Data excerpts
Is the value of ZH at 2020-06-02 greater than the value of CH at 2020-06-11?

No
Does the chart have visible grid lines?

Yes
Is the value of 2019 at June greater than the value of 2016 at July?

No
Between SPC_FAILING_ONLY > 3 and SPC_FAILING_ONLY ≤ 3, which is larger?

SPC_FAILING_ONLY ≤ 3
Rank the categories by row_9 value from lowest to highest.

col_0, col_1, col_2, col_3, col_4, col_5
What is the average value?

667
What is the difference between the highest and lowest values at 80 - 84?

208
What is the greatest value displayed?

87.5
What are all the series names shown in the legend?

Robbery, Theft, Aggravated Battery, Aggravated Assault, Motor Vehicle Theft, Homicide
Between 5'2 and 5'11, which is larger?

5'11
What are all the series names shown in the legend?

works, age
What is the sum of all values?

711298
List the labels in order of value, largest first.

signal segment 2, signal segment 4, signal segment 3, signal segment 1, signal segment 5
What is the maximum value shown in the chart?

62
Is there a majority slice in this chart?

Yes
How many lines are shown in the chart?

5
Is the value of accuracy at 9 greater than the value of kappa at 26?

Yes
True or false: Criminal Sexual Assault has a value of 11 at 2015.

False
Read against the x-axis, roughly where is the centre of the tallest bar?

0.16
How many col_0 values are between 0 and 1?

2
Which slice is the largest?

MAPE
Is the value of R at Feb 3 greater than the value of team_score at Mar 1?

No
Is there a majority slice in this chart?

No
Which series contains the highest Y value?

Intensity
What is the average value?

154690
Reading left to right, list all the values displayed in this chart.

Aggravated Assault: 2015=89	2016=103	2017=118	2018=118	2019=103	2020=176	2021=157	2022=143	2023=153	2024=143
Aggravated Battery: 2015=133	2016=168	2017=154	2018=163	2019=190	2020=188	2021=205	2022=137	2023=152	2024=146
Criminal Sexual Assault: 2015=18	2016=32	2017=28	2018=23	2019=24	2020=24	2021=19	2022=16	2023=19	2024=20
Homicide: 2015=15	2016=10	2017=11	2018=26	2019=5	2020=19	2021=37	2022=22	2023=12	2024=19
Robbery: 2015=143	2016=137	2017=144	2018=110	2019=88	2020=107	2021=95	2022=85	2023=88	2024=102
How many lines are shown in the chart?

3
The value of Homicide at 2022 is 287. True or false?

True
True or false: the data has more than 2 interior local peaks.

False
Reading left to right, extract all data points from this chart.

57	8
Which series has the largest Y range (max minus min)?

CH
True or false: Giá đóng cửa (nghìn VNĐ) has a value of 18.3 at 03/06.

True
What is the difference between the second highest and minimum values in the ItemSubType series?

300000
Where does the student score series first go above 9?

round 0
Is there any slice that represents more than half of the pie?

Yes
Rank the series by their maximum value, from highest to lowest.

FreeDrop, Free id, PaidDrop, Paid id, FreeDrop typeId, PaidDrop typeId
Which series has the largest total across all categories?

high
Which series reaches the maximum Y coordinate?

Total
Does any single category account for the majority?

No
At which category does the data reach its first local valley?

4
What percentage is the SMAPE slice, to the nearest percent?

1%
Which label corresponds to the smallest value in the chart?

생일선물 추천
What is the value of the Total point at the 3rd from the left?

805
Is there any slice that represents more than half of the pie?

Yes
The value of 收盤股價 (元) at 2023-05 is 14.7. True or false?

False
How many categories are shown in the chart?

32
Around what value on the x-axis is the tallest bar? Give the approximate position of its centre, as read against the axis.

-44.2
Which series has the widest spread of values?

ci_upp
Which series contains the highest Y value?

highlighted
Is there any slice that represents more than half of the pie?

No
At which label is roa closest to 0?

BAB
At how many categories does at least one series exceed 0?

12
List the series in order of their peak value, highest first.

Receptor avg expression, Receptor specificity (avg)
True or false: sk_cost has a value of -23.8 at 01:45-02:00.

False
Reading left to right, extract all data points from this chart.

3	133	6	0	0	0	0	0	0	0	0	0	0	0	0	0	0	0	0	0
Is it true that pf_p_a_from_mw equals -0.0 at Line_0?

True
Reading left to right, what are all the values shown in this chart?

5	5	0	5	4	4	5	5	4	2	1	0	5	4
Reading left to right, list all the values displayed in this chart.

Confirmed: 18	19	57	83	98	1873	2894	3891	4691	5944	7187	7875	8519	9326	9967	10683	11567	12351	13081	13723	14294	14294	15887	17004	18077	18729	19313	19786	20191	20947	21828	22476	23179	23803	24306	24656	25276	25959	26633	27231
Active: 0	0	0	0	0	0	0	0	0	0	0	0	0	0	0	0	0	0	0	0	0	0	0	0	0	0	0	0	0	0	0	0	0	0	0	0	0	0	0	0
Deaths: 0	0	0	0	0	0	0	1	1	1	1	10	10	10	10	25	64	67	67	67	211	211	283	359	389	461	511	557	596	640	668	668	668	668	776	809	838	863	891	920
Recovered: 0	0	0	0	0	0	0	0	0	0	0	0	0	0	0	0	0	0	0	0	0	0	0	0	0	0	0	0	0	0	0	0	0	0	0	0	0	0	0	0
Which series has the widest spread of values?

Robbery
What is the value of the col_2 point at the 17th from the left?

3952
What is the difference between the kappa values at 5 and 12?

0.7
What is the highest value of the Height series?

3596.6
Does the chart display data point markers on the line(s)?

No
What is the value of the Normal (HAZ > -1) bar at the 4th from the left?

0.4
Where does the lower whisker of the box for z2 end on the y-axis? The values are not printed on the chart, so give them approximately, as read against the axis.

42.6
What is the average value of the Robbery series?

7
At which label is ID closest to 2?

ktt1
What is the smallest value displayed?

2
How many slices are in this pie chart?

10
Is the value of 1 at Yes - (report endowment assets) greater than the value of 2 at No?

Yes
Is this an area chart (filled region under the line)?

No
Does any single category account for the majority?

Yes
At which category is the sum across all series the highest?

## ABOUT THIS TASK
Can you retype all of the entries above word for word, keeping every line in its original order?

## SOLUTION TO THE PROBLEM
Is the value of ZH at 2020-06-02 greater than the value of CH at 2020-06-11?

No
Does the chart have visible grid lines?

Yes
Is the value of 2019 at June greater than the value of 2016 at July?

No
Between SPC_FAILING_ONLY > 3 and SPC_FAILING_ONLY ≤ 3, which is larger?

SPC_FAILING_ONLY ≤ 3
Rank the categories by row_9 value from lowest to highest.

col_0, col_1, col_2, col_3, col_4, col_5
What is the average value?

667
What is the difference between the highest and lowest values at 80 - 84?

208
What is the greatest value displayed?

87.5
What are all the series names shown in the legend?

Robbery, Theft, Aggravated Battery, Aggravated Assault, Motor Vehicle Theft, Homicide
Between 5'2 and 5'11, which is larger?

5'11
What are all the series names shown in the legend?

works, age
What is the sum of all values?

711298
List the labels in order of value, largest first.

signal segment 2, signal segment 4, signal segment 3, signal segment 1, signal segment 5
What is the maximum value shown in the chart?

62
Is there a majority slice in this chart?

Yes
How many lines are shown in the chart?

5
Is the value of accuracy at 9 greater than the value of kappa at 26?

Yes
True or false: Criminal Sexual Assault has a value of 11 at 2015.

False
Read against the x-axis, roughly where is the centre of the tallest bar?

0.16
How many col_0 values are between 0 and 1?

2
Which slice is the largest?

MAPE
Is the value of R at Feb 3 greater than the value of team_score at Mar 1?

No
Is there a majority slice in this chart?

No
Which series contains the highest Y value?

Intensity
What is the average value?

154690
Reading left to right, list all the values displayed in this chart.

Aggravated Assault: 2015=89	2016=103	2017=118	2018=118	2019=103	2020=176	2021=157	2022=143	2023=153	2024=143
Aggravated Battery: 2015=133	2016=168	2017=154	2018=163	2019=190	2020=188	2021=205	2022=137	2023=152	2024=146
Criminal Sexual Assault: 2015=18	2016=32	2017=28	2018=23	2019=24	2020=24	2021=19	2022=16	2023=19	2024=20
Homicide: 2015=15	2016=10	2017=11	2018=26	2019=5	2020=19	2021=37	2022=22	2023=12	2024=19
Robbery: 2015=143	2016=137	2017=144	2018=110	2019=88	2020=107	2021=95	2022=85	2023=88	2024=102
How many lines are shown in the chart?

3
The value of Homicide at 2022 is 287. True or false?

True
True or false: the data has more than 2 interior local peaks.

False
Reading left to right, extract all data points from this chart.

57	8
Which series has the largest Y range (max minus min)?

CH
True or false: Giá đóng cửa (nghìn VNĐ) has a value of 18.3 at 03/06.

True
What is the difference between the second highest and minimum values in the ItemSubType series?

300000
Where does the student score series first go above 9?

round 0
Is there any slice that represents more than half of the pie?

Yes
Rank the series by their maximum value, from highest to lowest.

FreeDrop, Free id, PaidDrop, Paid id, FreeDrop typeId, PaidDrop typeId
Which series has the largest total across all categories?

high
Which series reaches the maximum Y coordinate?

Total
Does any single category account for the majority?

No
At which category does the data reach its first local valley?

4
What percentage is the SMAPE slice, to the nearest percent?

1%
Which label corresponds to the smallest value in the chart?

생일선물 추천
What is the value of the Total point at the 3rd from the left?

805
Is there any slice that represents more than half of the pie?

Yes
The value of 收盤股價 (元) at 2023-05 is 14.7. True or false?

False
How many categories are shown in the chart?

32
Around what value on the x-axis is the tallest bar? Give the approximate position of its centre, as read against the axis.

-44.2
Which series has the widest spread of values?

ci_upp
Which series contains the highest Y value?

highlighted
Is there any slice that represents more than half of the pie?

No
At which label is roa closest to 0?

BAB
At how many categories does at least one series exceed 0?

12
List the series in order of their peak value, highest first.

Receptor avg expression, Receptor specificity (avg)
True or false: sk_cost has a value of -23.8 at 01:45-02:00.

False
Reading left to right, extract all data points from this chart.

3	133	6	0	0	0	0	0	0	0	0	0	0	0	0	0	0	0	0	0
Is it true that pf_p_a_from_mw equals -0.0 at Line_0?

True
Reading left to right, what are all the values shown in this chart?

5	5	0	5	4	4	5	5	4	2	1	0	5	4
Reading left to right, list all the values displayed in this chart.

Confirmed: 18	19	57	83	98	1873	2894	3891	4691	5944	7187	7875	8519	9326	9967	10683	11567	12351	13081	13723	14294	14294	15887	17004	18077	18729	19313	19786	20191	20947	21828	22476	23179	23803	24306	24656	25276	25959	26633	27231
Active: 0	0	0	0	0	0	0	0	0	0	0	0	0	0	0	0	0	0	0	0	0	0	0	0	0	0	0	0	0	0	0	0	0	0	0	0	0	0	0	0
Deaths: 0	0	0	0	0	0	0	1	1	1	1	10	10	10	10	25	64	67	67	67	211	211	283	359	389	461	511	557	596	640	668	668	668	668	776	809	838	863	891	920
Recovered: 0	0	0	0	0	0	0	0	0	0	0	0	0	0	0	0	0	0	0	0	0	0	0	0	0	0	0	0	0	0	0	0	0	0	0	0	0	0	0	0
Which series has the widest spread of values?

Robbery
What is the value of the col_2 point at the 17th from the left?

3952
What is the difference between the kappa values at 5 and 12?

0.7
What is the highest value of the Height series?

3596.6
Does the chart display data point markers on the line(s)?

No
What is the value of the Normal (HAZ > -1) bar at the 4th from the left?

0.4
Where does the lower whisker of the box for z2 end on the y-axis? The values are not printed on the chart, so give them approximately, as read against the axis.

42.6
What is the average value of the Robbery series?

7
At which label is ID closest to 2?

ktt1
What is the smallest value displayed?

2
How many slices are in this pie chart?

10
Is the value of 1 at Yes - (report endowment assets) greater than the value of 2 at No?

Yes
Is this an area chart (filled region under the line)?

No
Does any single category account for the majority?

Yes
At which category is the sum across all series the highest?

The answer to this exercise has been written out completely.